Given text –
--- BEGIN ---

Don't turn the LSAT into a lottery

Imagine you have a friend who boasts about his remarkable success in predicting the outcome of baseball games. He brags that he correctly predicted all but two of the winners of last month’s Yankees games. What he neglects to tell you is that he had much less success the month before, and an intermediate amount of success the month before that.

No doubt, your friend’s predictions last month are impressive and demonstrate real skill. But it’s also clear that, by selectively reporting only his best month of predictions, he exaggerated his prediction ability and underemphasized his luck. If he’s asked to predict next month’s ballgames, you’d be surprised for him to replicate this exceptional performance.

Like sports prediction, standardized testing is subject to measurement error. If a person takes a standardized test multiple times, she will sometimes do better or worse just due to random chance, without a change in underlying ability. Moreover, this test taker will have an incentive to stop testing once she gets a flattering score. But, as in the example above, this score is probably not the best representation of the tester’s underlying ability.

Don’t take the best

Surprisingly, as I find myself preparing to apply to law school by taking the Law School Admission Test (LSAT), I often hear from blogs and social media that law schools only care about your best score. While I suspect this is an oversimplification — some schools explicitly state otherwise on their websites — schools do seem to have an incentive to focus on applicants’ max scores, as this is the score that ultimately matters for law school rankings.

--- END ---

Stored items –
--- BEGIN ---

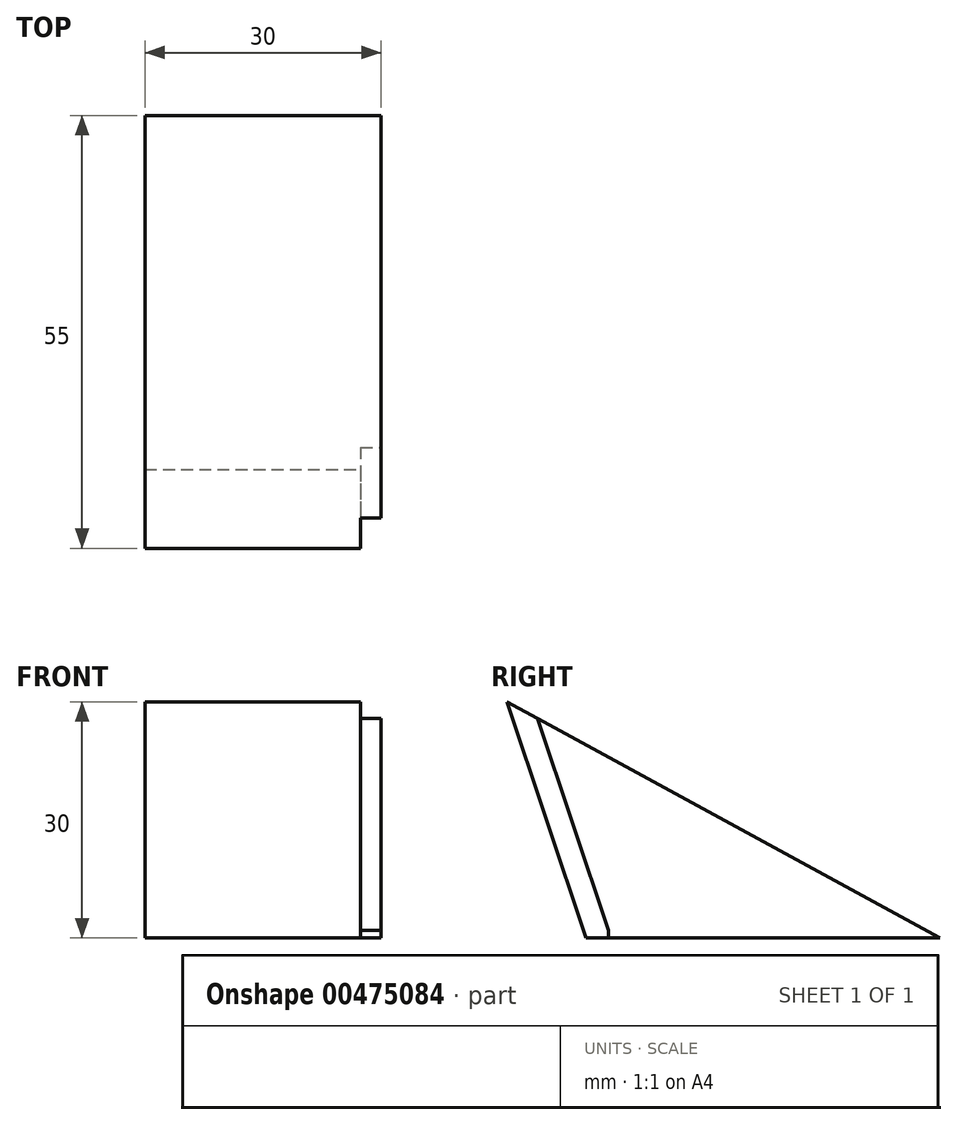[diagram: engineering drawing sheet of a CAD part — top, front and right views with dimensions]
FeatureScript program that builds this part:
annotation { "Feature Type Name" : "Feature", "Feature Type Description" : "" }
export const myFeature = defineFeature(function(context is Context, id is Id, definition is map)
    precondition{}
    {
        {
            var Q0;
            Q0=qCreatedBy(makeId("Top.planeOp"),FACE);
            var sketch = newSketch(context, id + "F0", { "sketchPlane" : qUnion([Q0])});
            skLineSegment(sketch, "E0.bottom", {"start": v(-15, 22.5) * mm, "end": v(15, 22.5) * mm});
            skLineSegment(sketch, "E0.top", {"start": v(-15, -22.5) * mm, "end": v(15, -22.5) * mm});
            skLineSegment(sketch, "E0.left", {"start": v(-15, 22.5) * mm, "end": v(-15, -22.5) * mm});
            skLineSegment(sketch, "E0.right", {"start": v(15, 22.5) * mm, "end": v(15, -22.5) * mm});
            skPoint(sketch, "E0.middle", {"position": v(0, 0) * mm});
            skLineSegment(sketch, "E1", {"start": v(15, -22.5) * mm, "end": v(15, -32.5) * mm});
            skLineSegment(sketch, "E2", {"start": v(15, -32.5) * mm, "end": v(-15, -32.5) * mm});
            skLineSegment(sketch, "E3", {"start": v(-15, -32.5) * mm, "end": v(-15, -22.5) * mm});
            skSolve(sketch);
        }
        {
            var Q0;
            Q0=makeQuery(id+"F0.imprint","IMPRINT",FACE,{"disambiguationData":[TD([[makeQuery(id+"F0.imprint","IMPRINT",EDGE,{"derivedFrom":sQuery(id+"F0.wireOp",EDGE,"E0.bottom")}),-1.0]])]});
            var Q1;
            Q1=makeQuery(id+"F0.imprint","IMPRINT",FACE,{"disambiguationData":[TD([[makeQuery(id+"F0.imprint","IMPRINT",EDGE,{"derivedFrom":sQuery(id+"F0.wireOp",EDGE,"E0.top")}),-1.0]])]});
            extrude(context, id + "F1", {"entities" : qUnion([Q0, Q1]), "depth" : 30 * mm});
        }
        {
            var Q0;
            Q0=makeQuery(id+"F1.opExtrude","SWEPT_FACE",FACE,{"disambiguationData":[OSD([sQuery(id+"F0.wireOp",EDGE,"E0.right"),sQuery(id+"F0.wireOp",EDGE,"E1")])]});
            var sketch = newSketch(context, id + "F2", { "sketchPlane" : qUnion([Q0])});
            skLineSegment(sketch, "E4.0", {"start": v(-22.5, 0) * mm, "end": v(-32.5, 0) * mm});
            skLineSegment(sketch, "E5", {"start": v(-22.5, 0) * mm, "end": v(-32.5, 30) * mm});
            skLineSegment(sketch, "E6", {"start": v(-32.5, 30) * mm, "end": v(22.5, 0) * mm});
            skLineSegment(sketch, "E7", {"start": v(0, 0) * mm, "end": v(-5, 0) * mm});
            skLineSegment(sketch, "E8", {"start": v(0, 0) * mm, "end": v(5, 0) * mm});
            skLineSegment(sketch, "E9", {"start": v(-5, 0) * mm, "end": v(-5, 6) * mm});
            skLineSegment(sketch, "E10", {"start": v(-5, 6) * mm, "end": v(5, 6) * mm});
            skLineSegment(sketch, "E11", {"start": v(5, 6) * mm, "end": v(5, 0) * mm});
            skSolve(sketch);
        }
        {
            var Q0;
            Q0=makeQuery(id+"F2.imprint","IMPRINT",FACE,{"disambiguationData":[TD([[makeQuery(id+"F2.imprint","IMPRINT",EDGE,{"derivedFrom":sQuery(id+"F2.wireOp",EDGE,"E4.0")}),-1.0]])]});
            var Q1;
            Q1=makeQuery(id+"F2.imprint","IMPRINT",FACE,{"disambiguationData":[TD([[makeQuery(id+"F2.imprint","IMPRINT",EDGE,{"derivedFrom":sQuery(id+"F2.wireOp",EDGE,"E6")}),1.0]])]});
            extrude(context, id + "F3", {"entities" : qUnion([Q0, Q1]), "operationType" : NewBodyOperationType.REMOVE, "endBound" : BoundingType.THROUGH_ALL, "oppositeDirection" : true, "depth" : 25 * mm});
        }
        {
            var Q0;
            Q0=makeQuery(id+"F3.boolean.opBoolean","COPY",FACE,{"derivedFrom":makeQuery(id+"F3.opExtrude","SWEPT_FACE",FACE,{"disambiguationData":[OSD([sQuery(id+"F2.wireOp",EDGE,"E5")])]})});
            var sketch = newSketch(context, id + "F4", { "sketchPlane" : qUnion([Q0])});
            skLineSegment(sketch, "E12", {"start": v(15, 7.12) * mm, "end": v(12.4, 7.12) * mm});
            skLineSegment(sketch, "E13", {"start": v(12.4, 7.12) * mm, "end": v(12.4, 38.74) * mm});
            skSolve(sketch);
        }
        {
            var Q0;
            Q0=makeQuery(id+"F4.imprint","IMPRINT",FACE,{"disambiguationData":[TD([[makeQuery(id+"F4.imprint","IMPRINT",EDGE,{"derivedFrom":sQuery(id+"F4.wireOp",EDGE,"E12")}),1.0]])]});
            extrude(context, id + "F5", {"entities" : qUnion([Q0]), "operationType" : NewBodyOperationType.REMOVE, "oppositeDirection" : true, "depth" : 3 * mm});
        }
        {
            var Q0;
            Q0=makeQuery(id+"F1.opExtrude","SWEPT_FACE",FACE,{"disambiguationData":[OSD([sQuery(id+"F0.wireOp",EDGE,"E0.right"),sQuery(id+"F0.wireOp",EDGE,"E1")])]});
            var sketch = newSketch(context, id + "F6", { "sketchPlane" : qUnion([Q0])});
            skLineSegment(sketch, "E14", {"start": v(-19.65, 0.95) * mm, "end": v(-19.65, 0) * mm});
            skSolve(sketch);
        }
        {
            var Q0;
            {var subQ0=sQuery(id+"F6.wireOp",EDGE,"E14");Q0=makeQuery(id+"F6.imprint","IMPRINT",FACE,{"disambiguationData":[TD([[makeQuery(id+"F6.imprint","IMPRINT",EDGE,{"derivedFrom":subQ0}),-1.0]])]});}
            extrude(context, id + "F7", {"entities" : qUnion([Q0]), "operationType" : NewBodyOperationType.REMOVE, "oppositeDirection" : true, "depth" : 2.6 * mm});
        }
    });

--- END ---

Prompt 1 – Reproduce the passage of the LSAT article from "Don’t take the" to "law school rankings.".
Prompt 2 – Pick up the LSAT article where it stops and continue writing it.

Written response 1 –
Don’t take the best

Surprisingly, as I find myself preparing to apply to law school by taking the Law School Admission Test (LSAT), I often hear from blogs and social media that law schools only care about your best score. While I suspect this is an oversimplification — some schools explicitly state otherwise on their websites — schools do seem to have an incentive to focus on applicants’ max scores, as this is the score that ultimately matters for law school rankings.

Written response 2 –
This is unfortunate. The LSAT is already a noisy test, especially for scores that are far from the population average. Indeed, the 95% confidence interval for a single score spans over 10 points on a 120 to 180 scale. So, even if one’s ‘true’ LSAT ability were a perfect measure of preparedness for law school (which nobody believes), one or two observed scores is likely to deviate at least a few points from that test taker’s expected long-run performance, and it wouldn’t be surprising for it to deviate even more than that. To the extent anything about the LSAT matters, it’s the expectation (i.e., average) of an applicant’s distribution of scores, not a lucky score in the right tail of the distribution. Indeed, on their website, the LSAC (the council that administers the LSAT) “advises law schools that a candidate’s average LSAT score is the best predictor of their ability.”

Of course, an applicant’s best score will be correlated with her average, but not in a straightforward way. Of most concern, the maximum of a probability distribution will typically increase with more observations. Based on LSAC’s previously estimated within-person variation in test scores (assuming no change in true ability), simulations reveal that taking the test three times is expected to increase an applicant’s best test scores by over two points, and taking the test five times is expected to increase it by over three points.1 And these are just average increases in reported best scores. Individual lucky applicants could benefit much more than this, all without improving their underlying test ability at all.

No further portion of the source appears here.